What Democrats don't understand about business

Jim Clark co-founded Silicon Graphics, Netscape, myCFO, Healtheon/WebMD, Beyond Identity and CommandScape, and he has invested in multiple successful start-up companies.

The life-and-death cycle of human existence applies equally to businesses — older companies eventually die or fade away in a changing world, while new companies emerge to address and define new markets. This cycle has accelerated in the past 50 years because of venture investing, resulting in the creation of the commercial Internet, along with Google, Apple, Microsoft, Amazon, many other important companies both inside and outside Silicon Valley — and even Silicon Valley itself. It has ushered in the modern age and made the United States the unquestionable economic leader of the world.

Politics can destroy this achievement. The Democratic Party is proposing to make the tax rate on capital gains the same as that on ordinary income. This increased tax on investment gains will kill the ability for start-up companies to raise capital. And with fewer new businesses, the United States will fall behind. Why are Democrats forever forfeiting business support to the Republican Party? They don’t seem to understand business. If the November election puts them in the position to make this change to tax law, it will guarantee that the change of leadership that the country so desperately needs will be temporary.

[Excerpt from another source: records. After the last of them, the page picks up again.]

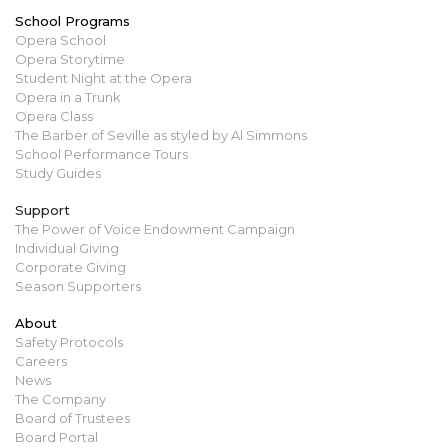
School Programs
Opera School
Opera Storytime
Student Night at the Opera
Opera in a Trunk
Opera Class
The Barber of Seville as styled by Al Simmons
School Performance Tours
Study Guides
Support
The Power of Voice Endowment Campaign
Individual Giving
Corporate Giving
Season Supporters
About
Safety Protocols
Careers
News
The Company
Board of Trustees
Board Portal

As someone who quit high school, joined the Navy, married, had children and worked full-time to afford college, I absolutely know what it means to struggle with minimal opportunity. This is the part of my life that attracts me to the Democratic Party.

But after becoming a professor at Stanford University, co-founding three multi-billion-dollar companies and investing in numerous successful start-ups, I also understand how people get drawn to the other side: Republicans better understand what makes businesses work. Yet they ignore science, deny climate change, treat white skin as superior, spend foolishly, and create tax loopholes for rich people and corporations. Why? It is possible to have sane social and tax policy without ruining the finances of the country, yet the Republican Party has ideologically come off the rails.

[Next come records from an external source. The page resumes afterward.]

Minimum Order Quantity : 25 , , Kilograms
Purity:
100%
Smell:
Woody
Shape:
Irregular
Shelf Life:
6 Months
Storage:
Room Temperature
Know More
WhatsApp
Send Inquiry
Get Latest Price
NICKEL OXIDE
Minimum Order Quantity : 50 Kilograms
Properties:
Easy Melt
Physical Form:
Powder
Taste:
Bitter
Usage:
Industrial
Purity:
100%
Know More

Democrats, on the other hand, would ask investors to put money into risky enterprises with no reward. It’s a short-sighted plan that will send smart businesspeople back to the Republicans once the far right segment of the party loses its influence. Democrats don’t seem to understand that getting a higher return is the only reason for taking risk, and without risk capital, companies cannot raise the funds needed to get started. The country cannot survive with either party as their policies stand right now.

When Jim Barksdale was the president of Netscape, he used to quote Stephen Covey saying, “The main thing is to always keep the main thing the main thing.” This wise aphorism applies to everything — politics, business, education, science, finance —everything. Killing capital gains exclusion laws is a perfect way to lose sight of the main thing in the economy: successful businesses.

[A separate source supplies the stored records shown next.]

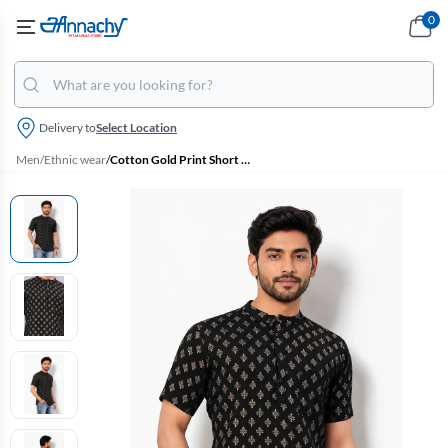
0
Delivery to
Select Location
Men
/
Ethnic wear
/
Cotton Gold Print Short Kurta for Men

Creating a business is an inherently risky effort, requiring both investors to put up the money and employees to take a chance on an unknown enterprise. Without a higher return, investors will not put money into an unknown company, which means it cannot develop the product and pay employees.

Also, unlike in the days of Henry Ford, modern start-ups award stock to their employees, treating them as co-owners of the business and spreading the corporate wealth. If they get a stock award and hold it for a suitable period, why should they have to pay ordinary income taxes on it? They are just investors of a different type.

All of our leading companies in the past few decades got started in this way. We might not like their dominance, but that should be dealt with separately. We certainly would not wish that they had been started in another country.

One final, important thing about investing: Eventually, successful start-ups grow up and offer their stock to the investing public. This liquid stock becomes their currency; with it, they buy other companies or technology and reward their best employees. Investment in a start-up and investment in a public company is thus a continuum. Tax policy should likewise be a continuum. And like any currency, stocks need stability, which requires long-term investors. Otherwise, the market is one big casino. Above all, tax policy should induce long-term investment and punish short-term stock transactions.

As Covey and Barksdale would say, the “main thing” here is making businesses succeed. They are the economy. Government should support them. Tax policy should seek to stabilize the stock market by rewarding and incentivizing entrepreneurs, venture investors and long-term investors. This is not an impossible challenge.

One of this country’s political parties has to get its wits about it. Both are on the wrong track. The Republicans have lost practically all sense of rationality, but the Democrats might ruin business creation and investing. There has got to be a better way. We had better find it or we’ll be bypassed by the rest of the world.